# EXERCISE INSTRUCTIONS
Write out all of the following material line for line, without changing anything.

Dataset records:
+--

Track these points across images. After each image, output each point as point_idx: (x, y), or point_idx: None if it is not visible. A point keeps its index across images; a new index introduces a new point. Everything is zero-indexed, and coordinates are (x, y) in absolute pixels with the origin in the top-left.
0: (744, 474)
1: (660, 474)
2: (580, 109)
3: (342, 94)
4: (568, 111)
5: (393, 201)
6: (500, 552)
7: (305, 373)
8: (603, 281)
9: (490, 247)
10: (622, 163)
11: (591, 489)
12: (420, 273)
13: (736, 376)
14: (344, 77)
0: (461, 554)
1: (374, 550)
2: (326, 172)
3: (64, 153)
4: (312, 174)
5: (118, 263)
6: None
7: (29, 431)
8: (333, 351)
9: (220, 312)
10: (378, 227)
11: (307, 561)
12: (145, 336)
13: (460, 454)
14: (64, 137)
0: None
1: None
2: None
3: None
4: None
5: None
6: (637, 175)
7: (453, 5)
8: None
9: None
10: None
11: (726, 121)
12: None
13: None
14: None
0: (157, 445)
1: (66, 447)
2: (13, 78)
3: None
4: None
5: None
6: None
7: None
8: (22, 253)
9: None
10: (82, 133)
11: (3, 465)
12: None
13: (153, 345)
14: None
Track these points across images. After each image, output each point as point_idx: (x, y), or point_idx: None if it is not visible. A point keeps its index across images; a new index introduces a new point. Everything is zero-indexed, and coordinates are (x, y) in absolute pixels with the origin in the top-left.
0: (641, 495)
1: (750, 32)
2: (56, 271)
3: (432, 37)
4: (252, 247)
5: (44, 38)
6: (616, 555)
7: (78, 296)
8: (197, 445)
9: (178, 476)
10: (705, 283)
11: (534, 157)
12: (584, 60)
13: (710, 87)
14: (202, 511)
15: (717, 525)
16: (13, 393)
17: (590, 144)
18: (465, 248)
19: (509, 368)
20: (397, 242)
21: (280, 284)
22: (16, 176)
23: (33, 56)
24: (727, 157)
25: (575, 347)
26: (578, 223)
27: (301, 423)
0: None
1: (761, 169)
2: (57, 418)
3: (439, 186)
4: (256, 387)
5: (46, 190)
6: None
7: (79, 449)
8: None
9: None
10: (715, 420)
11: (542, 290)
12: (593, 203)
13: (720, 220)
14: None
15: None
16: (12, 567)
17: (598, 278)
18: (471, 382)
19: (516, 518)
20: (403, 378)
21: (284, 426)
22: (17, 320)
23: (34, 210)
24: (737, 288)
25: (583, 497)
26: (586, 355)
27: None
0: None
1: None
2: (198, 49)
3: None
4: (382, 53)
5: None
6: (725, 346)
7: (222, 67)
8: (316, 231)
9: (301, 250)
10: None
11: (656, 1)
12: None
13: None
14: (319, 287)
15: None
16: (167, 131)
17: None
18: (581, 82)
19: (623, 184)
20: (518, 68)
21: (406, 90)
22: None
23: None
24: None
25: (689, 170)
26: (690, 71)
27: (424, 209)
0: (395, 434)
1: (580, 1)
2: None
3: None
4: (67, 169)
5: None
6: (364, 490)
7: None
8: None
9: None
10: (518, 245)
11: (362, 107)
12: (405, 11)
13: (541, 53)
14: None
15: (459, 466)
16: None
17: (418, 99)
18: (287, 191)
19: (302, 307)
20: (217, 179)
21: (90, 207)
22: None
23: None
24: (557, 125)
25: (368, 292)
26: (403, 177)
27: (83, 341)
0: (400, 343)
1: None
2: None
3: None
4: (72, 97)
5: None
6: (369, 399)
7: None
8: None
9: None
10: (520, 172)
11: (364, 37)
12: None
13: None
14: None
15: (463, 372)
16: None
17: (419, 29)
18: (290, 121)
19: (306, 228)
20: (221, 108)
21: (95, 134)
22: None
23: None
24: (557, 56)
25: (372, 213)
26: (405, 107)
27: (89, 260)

+--

# OUTPUT OF THE EXERCISE
Track these points across images. After each image, output each point as point_idx: (x, y), or point_idx: None if it is not visible. A point keeps its index across images; a new index introduces a new point. Everything is zero-indexed, and coordinates are (x, y) in absolute pixels with the origin in the top-left.
0: (744, 474)
1: (660, 474)
2: (580, 109)
3: (342, 94)
4: (568, 111)
5: (393, 201)
6: (500, 552)
7: (305, 373)
8: (603, 281)
9: (490, 247)
10: (622, 163)
11: (591, 489)
12: (420, 273)
13: (736, 376)
14: (344, 77)
0: (461, 554)
1: (374, 550)
2: (326, 172)
3: (64, 153)
4: (312, 174)
5: (118, 263)
6: None
7: (29, 431)
8: (333, 351)
9: (220, 312)
10: (378, 227)
11: (307, 561)
12: (145, 336)
13: (460, 454)
14: (64, 137)
0: None
1: None
2: None
3: None
4: None
5: None
6: (637, 175)
7: (453, 5)
8: None
9: None
10: None
11: (726, 121)
12: None
13: None
14: None
0: (157, 445)
1: (66, 447)
2: (13, 78)
3: None
4: None
5: None
6: None
7: None
8: (22, 253)
9: None
10: (82, 133)
11: (3, 465)
12: None
13: (153, 345)
14: None
Track these points across images. After each image, output each point as point_idx: (x, y), or point_idx: None if it is not visible. A point keeps its index across images; a new index introduces a new point. Everything is zero-indexed, and coordinates are (x, y) in absolute pixels with the origin in the top-left.
0: (641, 495)
1: (750, 32)
2: (56, 271)
3: (432, 37)
4: (252, 247)
5: (44, 38)
6: (616, 555)
7: (78, 296)
8: (197, 445)
9: (178, 476)
10: (705, 283)
11: (534, 157)
12: (584, 60)
13: (710, 87)
14: (202, 511)
15: (717, 525)
16: (13, 393)
17: (590, 144)
18: (465, 248)
19: (509, 368)
20: (397, 242)
21: (280, 284)
22: (16, 176)
23: (33, 56)
24: (727, 157)
25: (575, 347)
26: (578, 223)
27: (301, 423)
0: None
1: (761, 169)
2: (57, 418)
3: (439, 186)
4: (256, 387)
5: (46, 190)
6: None
7: (79, 449)
8: None
9: None
10: (715, 420)
11: (542, 290)
12: (593, 203)
13: (720, 220)
14: None
15: None
16: (12, 567)
17: (598, 278)
18: (471, 382)
19: (516, 518)
20: (403, 378)
21: (284, 426)
22: (17, 320)
23: (34, 210)
24: (737, 288)
25: (583, 497)
26: (586, 355)
27: None
0: None
1: None
2: (198, 49)
3: None
4: (382, 53)
5: None
6: (725, 346)
7: (222, 67)
8: (316, 231)
9: (301, 250)
10: None
11: (656, 1)
12: None
13: None
14: (319, 287)
15: None
16: (167, 131)
17: None
18: (581, 82)
19: (623, 184)
20: (518, 68)
21: (406, 90)
22: None
23: None
24: None
25: (689, 170)
26: (690, 71)
27: (424, 209)
0: (395, 434)
1: (580, 1)
2: None
3: None
4: (67, 169)
5: None
6: (364, 490)
7: None
8: None
9: None
10: (518, 245)
11: (362, 107)
12: (405, 11)
13: (541, 53)
14: None
15: (459, 466)
16: None
17: (418, 99)
18: (287, 191)
19: (302, 307)
20: (217, 179)
21: (90, 207)
22: None
23: None
24: (557, 125)
25: (368, 292)
26: (403, 177)
27: (83, 341)
0: (400, 343)
1: None
2: None
3: None
4: (72, 97)
5: None
6: (369, 399)
7: None
8: None
9: None
10: (520, 172)
11: (364, 37)
12: None
13: None
14: None
15: (463, 372)
16: None
17: (419, 29)
18: (290, 121)
19: (306, 228)
20: (221, 108)
21: (95, 134)
22: None
23: None
24: (557, 56)
25: (372, 213)
26: (405, 107)
27: (89, 260)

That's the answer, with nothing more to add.